Leave no picture in, and give every entry again exactly.

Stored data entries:

────────────────────

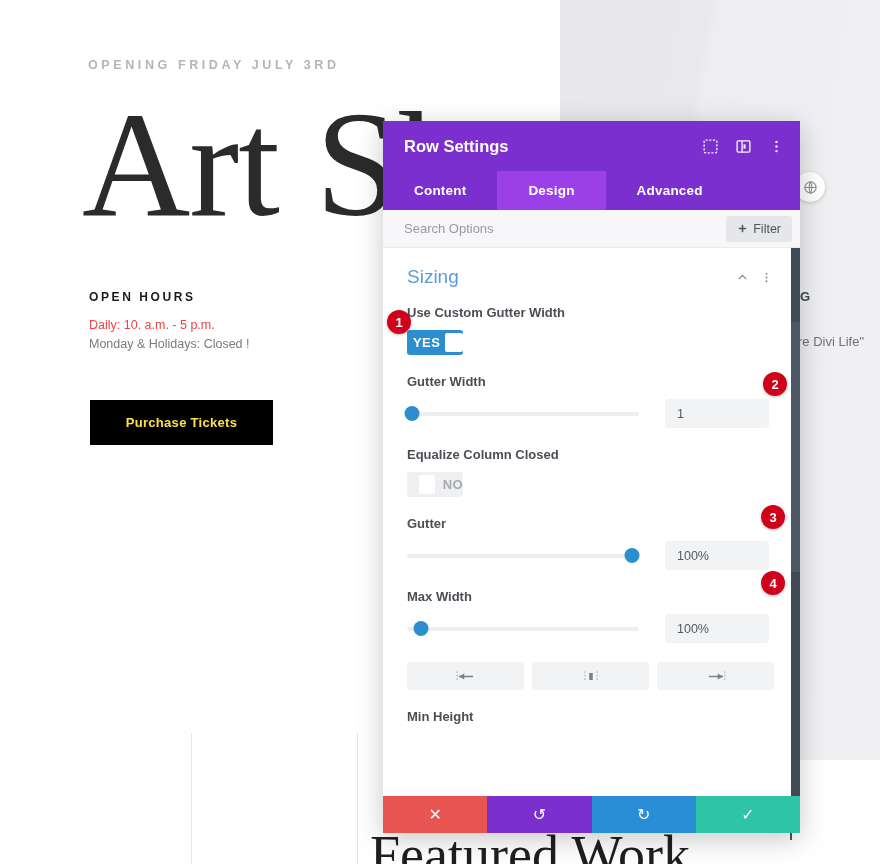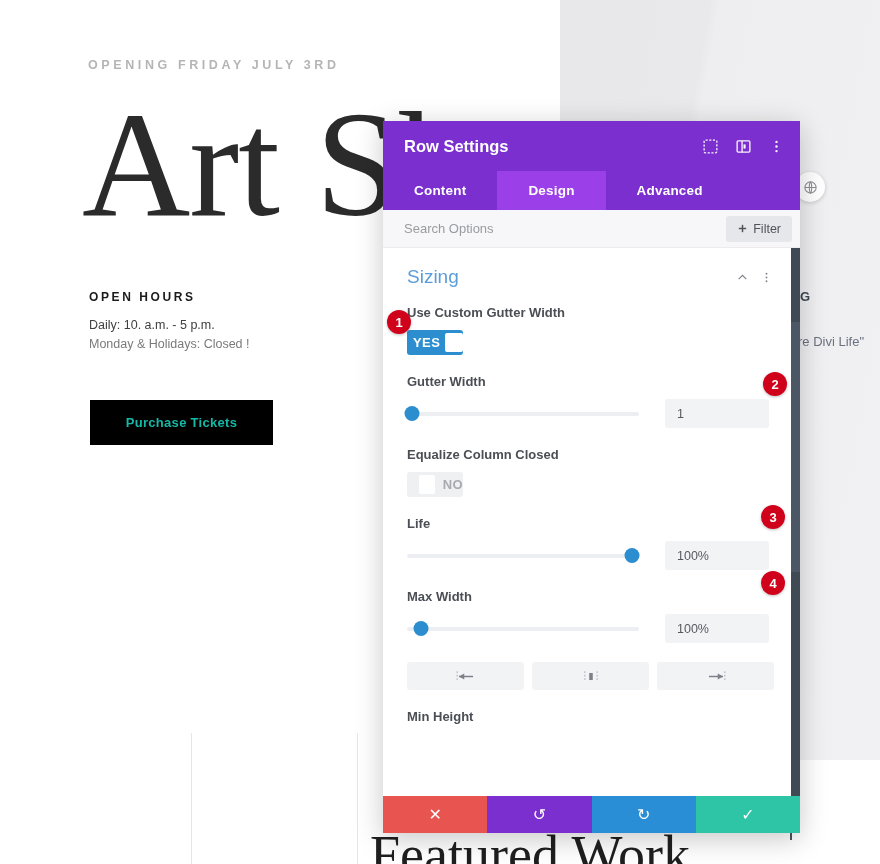"Daily: 10. a.m. - 5" .hours-line1 { color: #404040 -> #ef4444 }
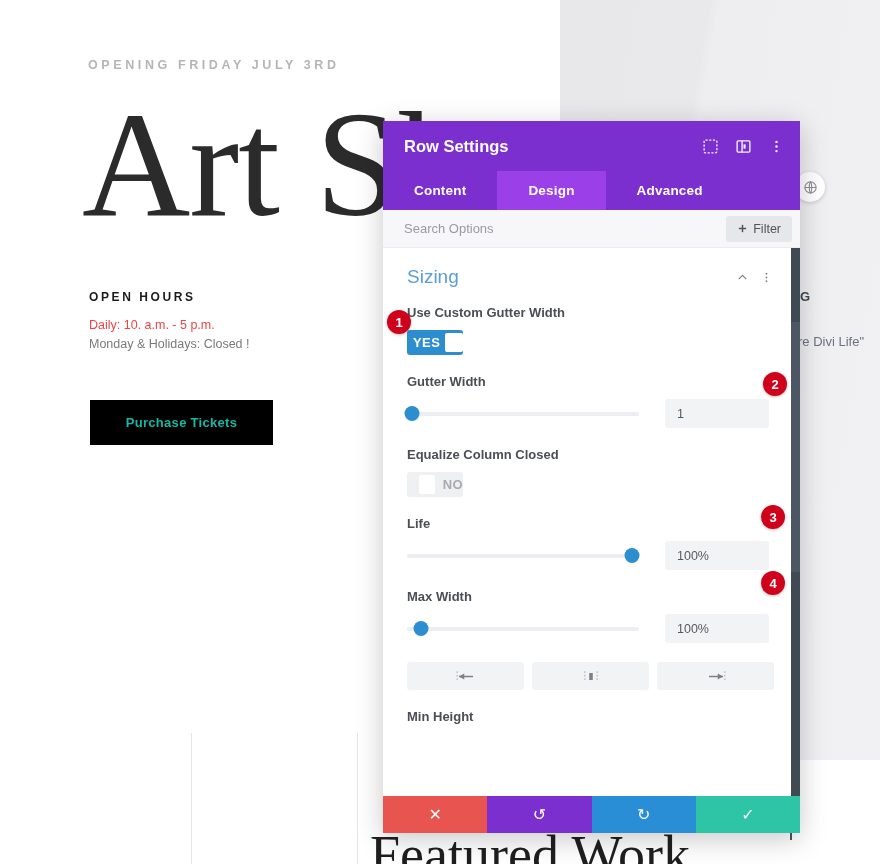"Purchase Tickets" .tickets-btn { color: #14b8a6 -> #fde047 }
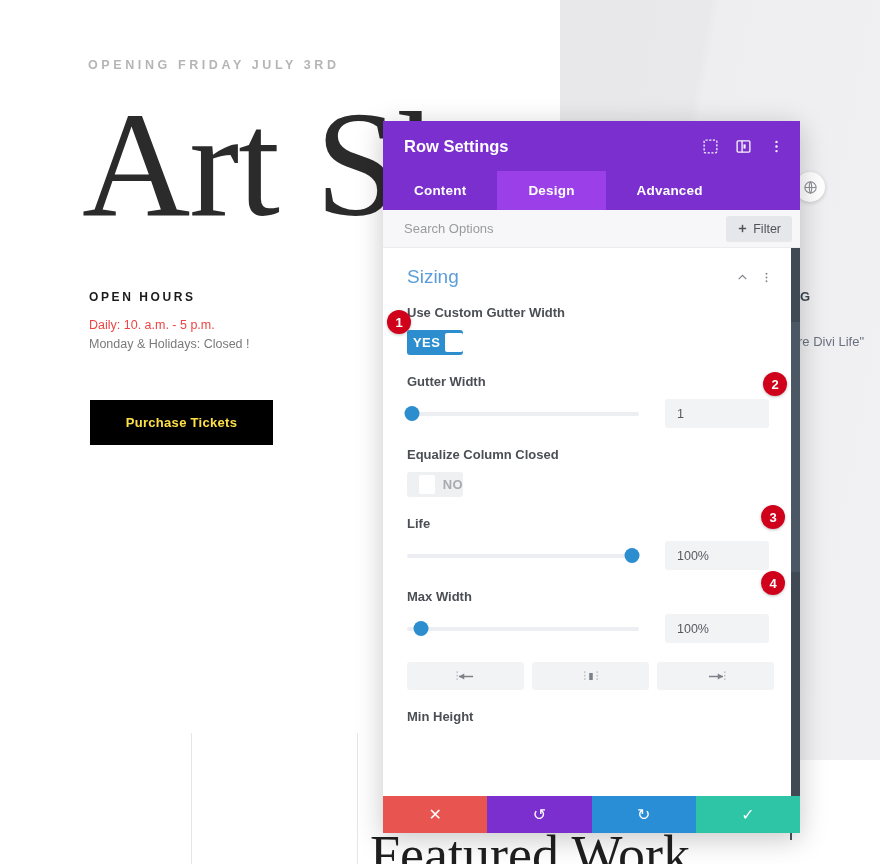"Life" div.field-label { text: Life -> Gutter }
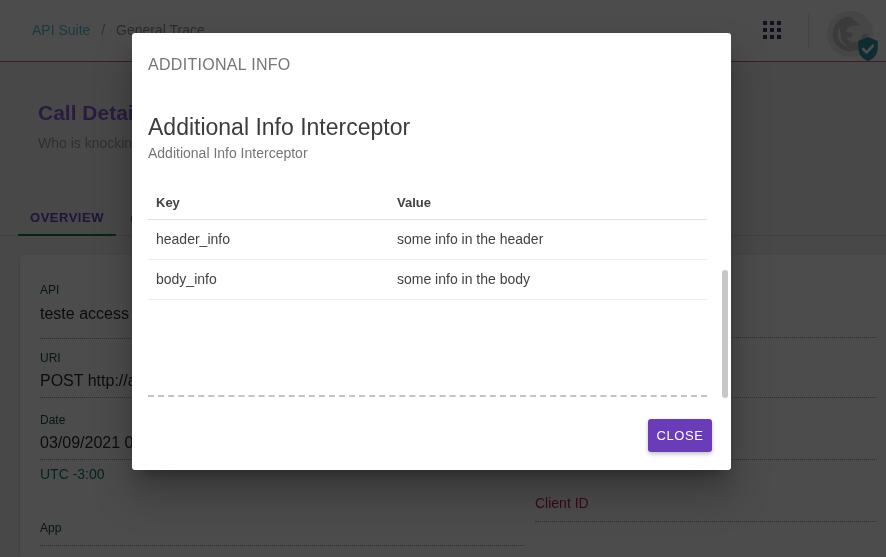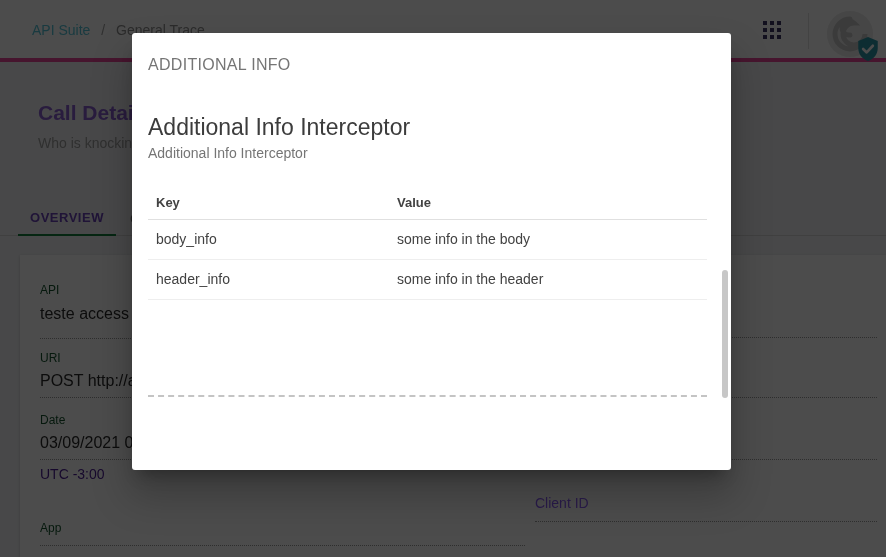"API Suite / General Trace" .topbar { border-bottom: 4px solid #ec4899 -> 1px solid #ec4899 }
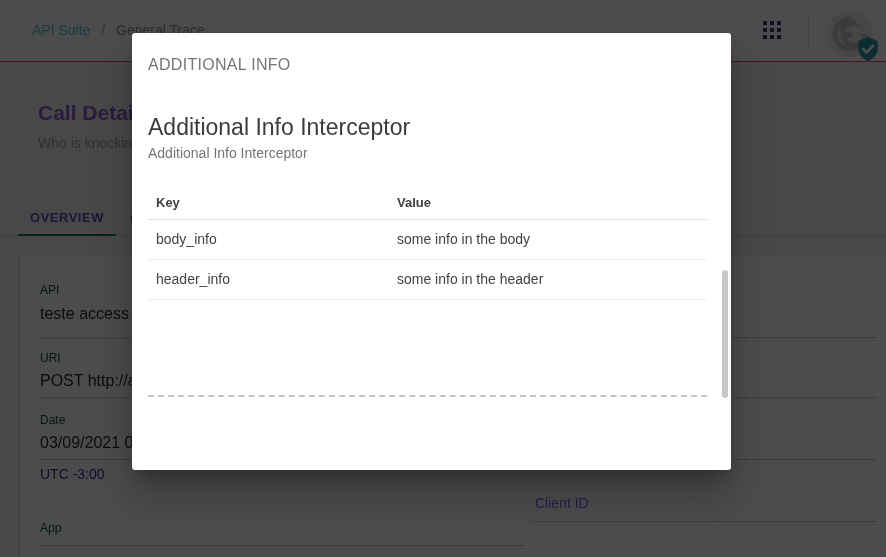"body_info" tr { order: before "header_info" -> after "header_info" }
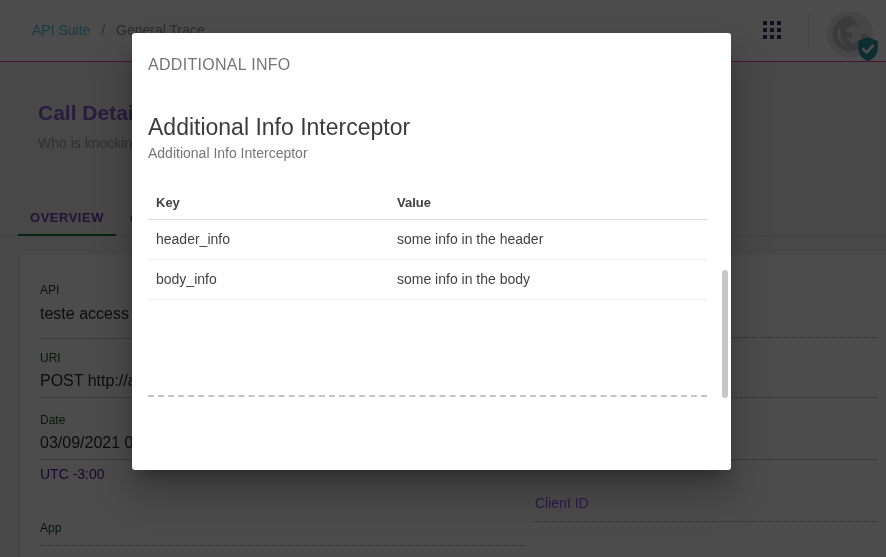"CLOSE" button.close-btn { html: none -> <button>CLOSE</button> }
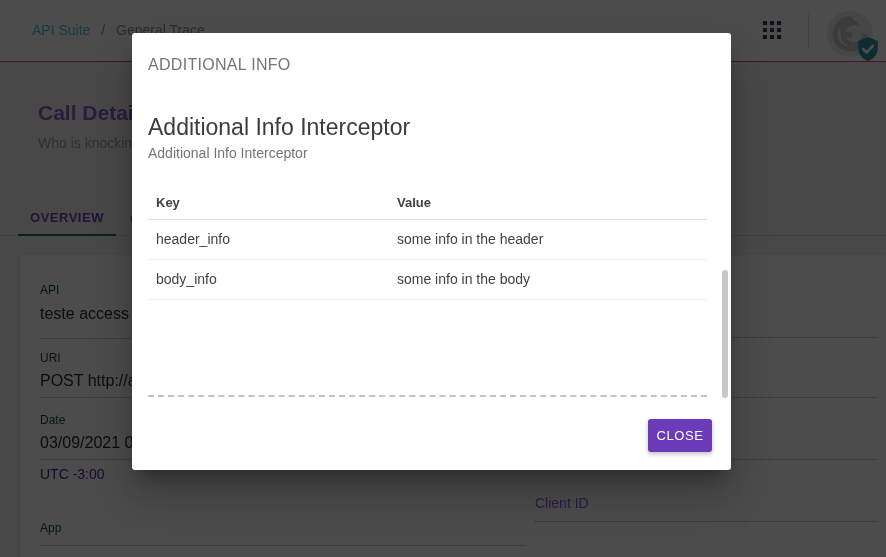"UTC -3:00" .tz-text { color: #4c1d95 -> #0f766e }
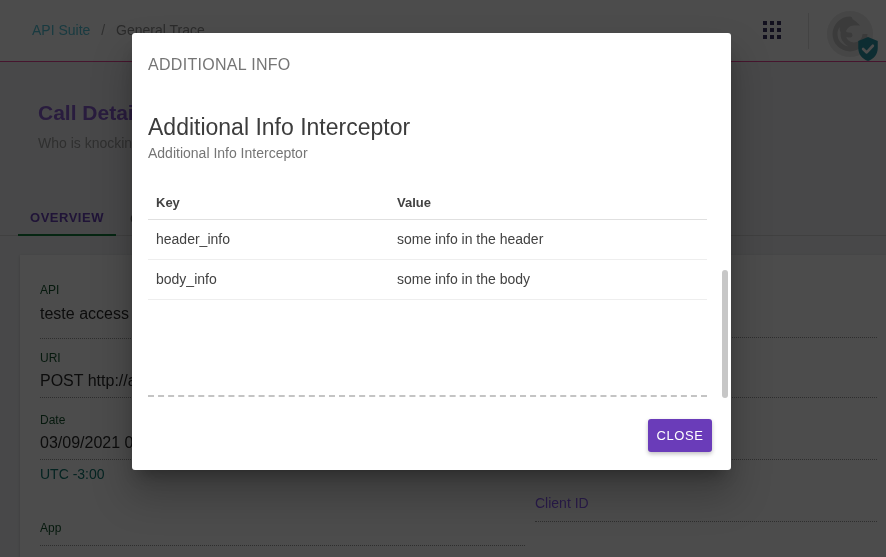"Client ID" div.fld-label { color: #8b5cf6 -> #be185d }
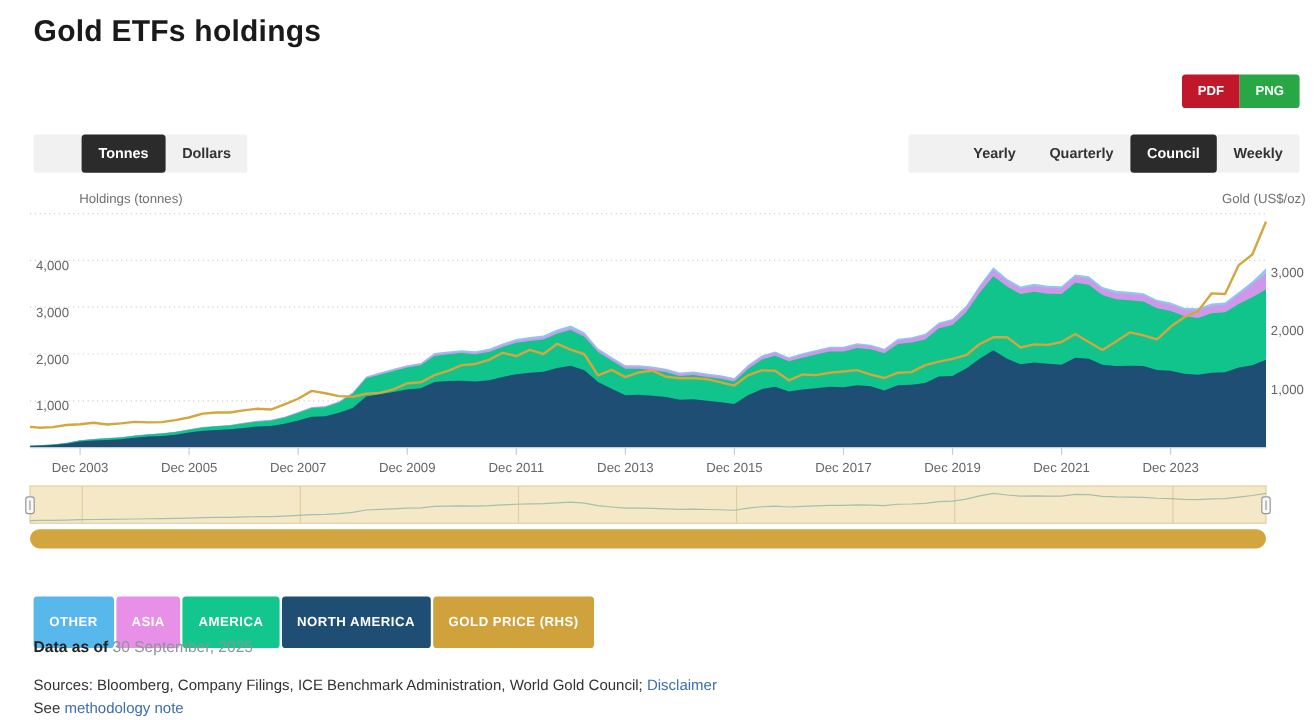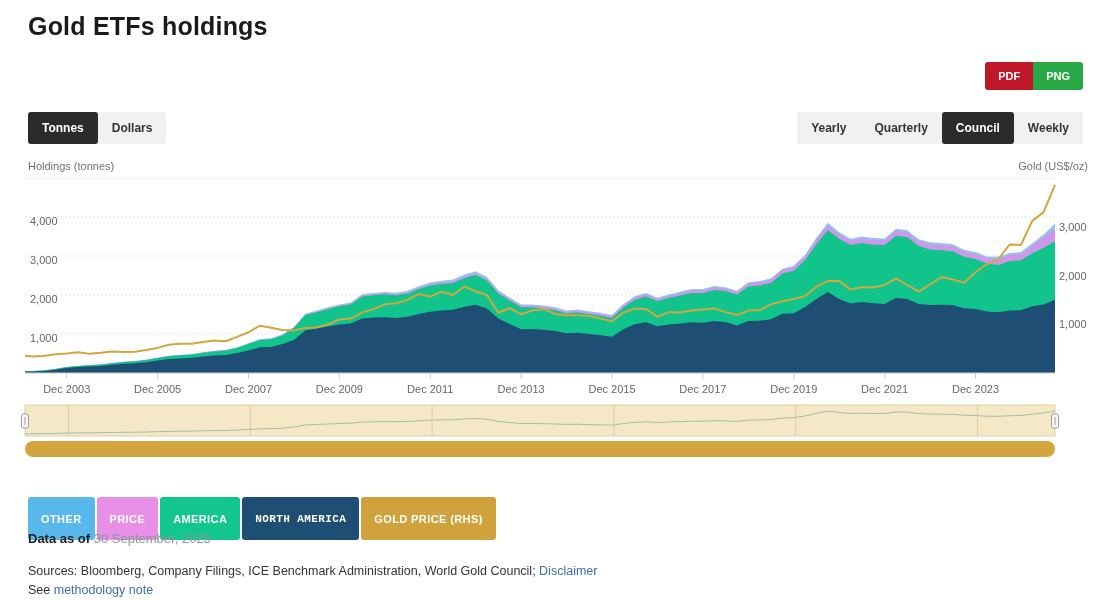"Tonnes" .toggle { padding-left: none -> 40px }
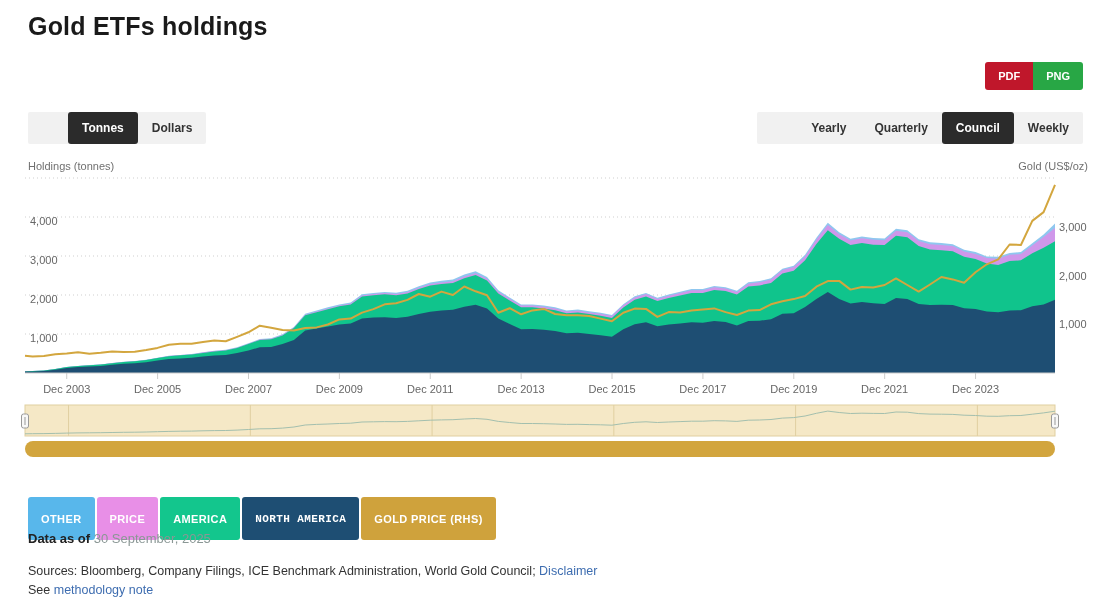"Holdings (tonnes)" .axis-title { margin-left: none -> 38px }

────────────────────

Solution to the problem:
"Daily: 10. a.m. - 5" .hours-line1 { color: #404040 -> #ef4444 }
"Purchase Tickets" .tickets-btn { color: #14b8a6 -> #fde047 }
"Life" div.field-label { text: Life -> Gutter }
"API Suite / General Trace" .topbar { border-bottom: 4px solid #ec4899 -> 1px solid #ec4899 }
"body_info" tr { order: before "header_info" -> after "header_info" }
"CLOSE" button.close-btn { html: none -> <button>CLOSE</button> }
"UTC -3:00" .tz-text { color: #4c1d95 -> #0f766e }
"Client ID" div.fld-label { color: #8b5cf6 -> #be185d }
"Tonnes" .toggle { padding-left: none -> 40px }
"Holdings (tonnes)" .axis-title { margin-left: none -> 38px }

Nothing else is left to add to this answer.